Comparison of green fluorescent protein (GFP) transgene expression and cell viability for nuclear versus cytoplasmic delivery by the nanoblade into human cancer cell lines SW480 and MDA-MB-453 and primary mouse embryonic fibroblasts (MEFs). Nuclear delivery of DNA yielded significantly higher GFP transgene expression compared to cytoplasmic delivery in all three cell types, and cell viabilities were maintained relatively constant. The symbols * and ** represent a significant difference between nuclear and cytoplasmic delivery for

Green fluorescent protein (GFP) plasmid expression in HeLa and SW480 cells for nuclear delivery versus cytoplasmic delivery. Nuclear-delivered cells were marked by white arrows. GFP transgene expression was significantly elevated for nuclear- compared to cytoplasmic-delivered cells.
Discussion and Conclusion
To exclude the possibility of mechanical penetration through the cell membrane by the micropipette tip, “mock deliveries” were performed before each nanoblade-enabled delivery. First, the nanoblade pipette was positioned on top of either the cell nucleus or cytoplasm, then fluid pumping was initiated without laser pulsing. No cell membrane opening was confirmed before carrying out actual nanoblade-enabled deliveries with both laser pulsing and fluid pumping. The frequency of observing successful cargo delivery during “mock deliveries” was <5%, and, therefore, the data were considered as background and discarded. For conventional nuclear microinjection using a submicron glass micropipette, a zigzag motion of the sharp needle tip is needed to efficiently penetrate the cell and then nuclear membranes. This requires highly skilled operators, and the fine needle tip can be broken easily during the process. In contrast, the photothermal nanoblade requires only gentle contact of the comparatively broad nanoblade tip with the cell membrane. By using a pulsed-laser triggered cavitation bubble, the nanoblade opens both the plasma and nuclear membranes simultaneously without advancing the capillary tip into the cell, minimizing cell trauma. Active fluid pumping provides efficient delivery for large molecules or objects in contrast with other noncontact laser approaches, which rely on passive cargo diffusion across transient membrane pores opened by laser pulses. To conclude, we demonstrate direct nuclear delivery of genetic material into live mammalian cells using the photothermal nanoblade. The average frequency of successfully targeting the nucleus ranged from 39% to 52% in the three cell types tested. Higher transgene expression was observed for nuclear delivery, and >70% cell viability was maintained post DNA delivery.
Footnotes
Author Contributions
T.-H.W. and P.-Y.C. had the idea for direct nuclear delivery. T.-H.W. built the experimental setup. T.-H.W. and Y.-C.W. performed the experiments and analyzed the data. E.S. fabricated the nanoblade pipettes and maintained cell cultures. P.-Y.C. and M.A.T. advised on experiments, data analysis, and paper writing.
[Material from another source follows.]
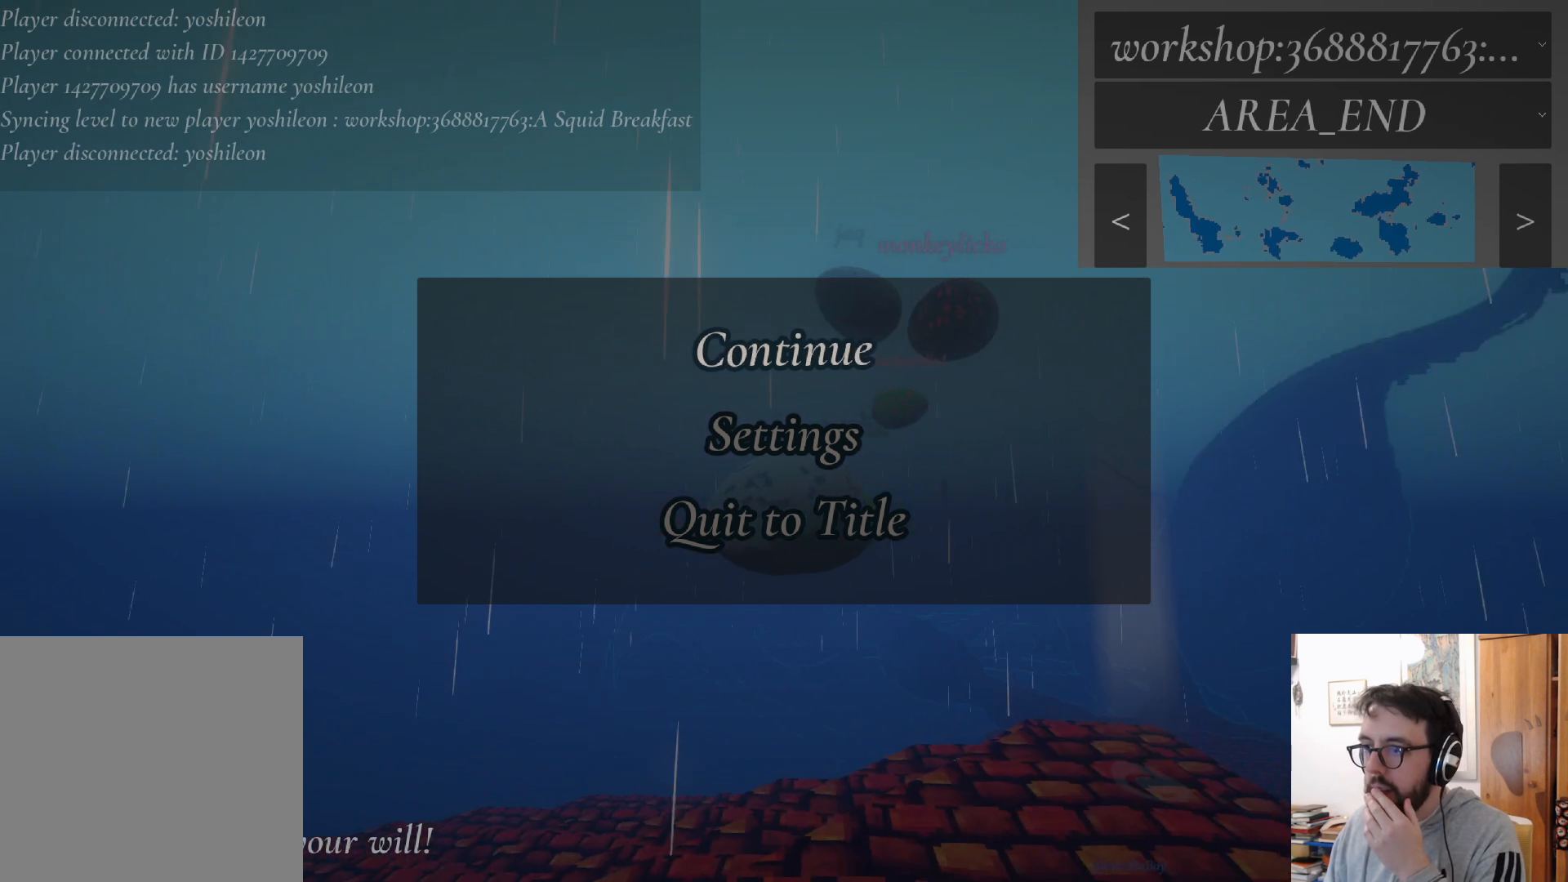
{"buttons": [], "left_stick": "center", "right_stick": "center", "events": []}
Declaration of Conflicting Interests
The authors declared no potential conflicts of interest with respect to the research, authorship, and/or publication of this article.
Funding
The authors disclosed receipt of the following financial support for the research, authorship, and/or publication of this article: This work is supported by a University of California Discovery Biotechnology Award (178517); by National Institute of Health grants AI065359, GM114188, and EB014456; and by the Broad Stem Cell Research Center at the University of California, Los Angeles, and NanoCav, LLC. This work is also funded by the National Science Foundation (CBET-1404080).